Anladım :smiley: Orayı, konuşan kişinin izlenimi için öyle yazdım sanırım. Karakterin daha rahat anlaşılması için. Gerçi kısa öyküde ne kadar iyi vermişimdir bilemiyorum :smiley:

1 Beğeni

Her şeyden önce iyi bir anlatım her daim iyi bir dil bilgisi zemini üzerinde yazılmalıdır. Ortak bir kavrayıştan uzak yazılar içinizde dolanıp dışarı akmaya çalışan duygulara da ket vurabilir.

“havaya doğru” gibi yer yön belirten zarflar yükleme yakın yazıldığında cümlenin akışı daha iyi olur. <duman bulutunun havaya doğru yükselmesine…>

“dev parmaklarının” Kimin parmakları?

Fırlatmak fiili hızlı yapılan bir eylemi çağrıştırır.
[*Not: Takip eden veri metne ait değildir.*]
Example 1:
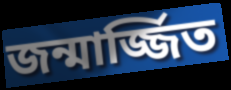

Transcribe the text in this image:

জন্মার্জ্জিত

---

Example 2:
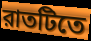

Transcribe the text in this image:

রাতটিতে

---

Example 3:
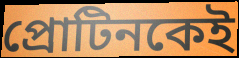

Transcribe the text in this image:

প্রোটিনকেই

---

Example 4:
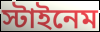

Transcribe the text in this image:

স্টাইনেম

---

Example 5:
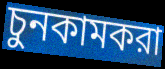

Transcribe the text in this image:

চুনকামকরা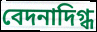
বেদনাদিগ্ধ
Yanan ateşe odun ya usulca konur ya da biraz öteden hafif hızla atılır. Bahsettiğim şeyler ufak nüanslar gibi algılanabilir ancak zihnin yazıdaki resmi kavrayabilmesi için bu nüanslar gereklidir.
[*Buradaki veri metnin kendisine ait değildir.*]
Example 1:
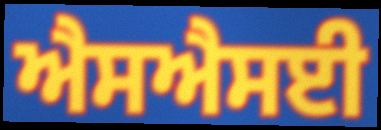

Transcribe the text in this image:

ਐਸਐਸਈ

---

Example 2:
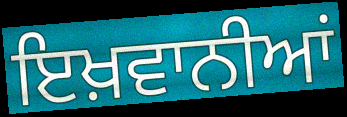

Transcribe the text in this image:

ਇਖ਼ਵਾਨੀਆਂ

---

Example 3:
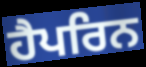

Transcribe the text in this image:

ਹੈਪਰਿਨ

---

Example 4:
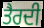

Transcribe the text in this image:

ਤੈਰਦੀ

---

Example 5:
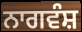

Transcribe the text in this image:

ਨਾਗਵੰਸ਼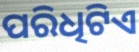
ପରିଧିଟିଏ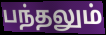
பந்தலும்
Kısa öykü yazmak uzun öykü yazmaya göre çok daha zor bir uğraştır. Klasik anlatımı, daha az kelimeye sığdırmaya çalışmak zorundasınızdır ve çoğu kısa öykü, kesitsel bir anlatım çerçevesinde şekillenir. Eğer yazma işinde yeni iseniz lütfen işe uzun öyküler yazmakla başlayın. Zira bu yazıda, içinizdekileri hakkıyla yazıya dökemediğiniz izlenimi edindim.

Sağlıcakla.

1 Beğeni

Evet, o ilk cümlenin hatalı olduğunu geç fark ettim. O, ''Duman, Üstlerine siyah örtü çekilmiş ağaçların, dev parmaklarının, arasından geçip bulutlara doğru süzülüyordu. ‘’ cümlesinde ‘dev parmakların’ yerinde, ağacın parmaklarının arasından geçtiğini vurgulamak istedim. Yani, dalların o şekilde büküldüğünü anlatmaya çalışmıştım. O dediğiniz nüanslar üzerinde durduğum çalışmalar yapacağım, çok teşekkür ederim.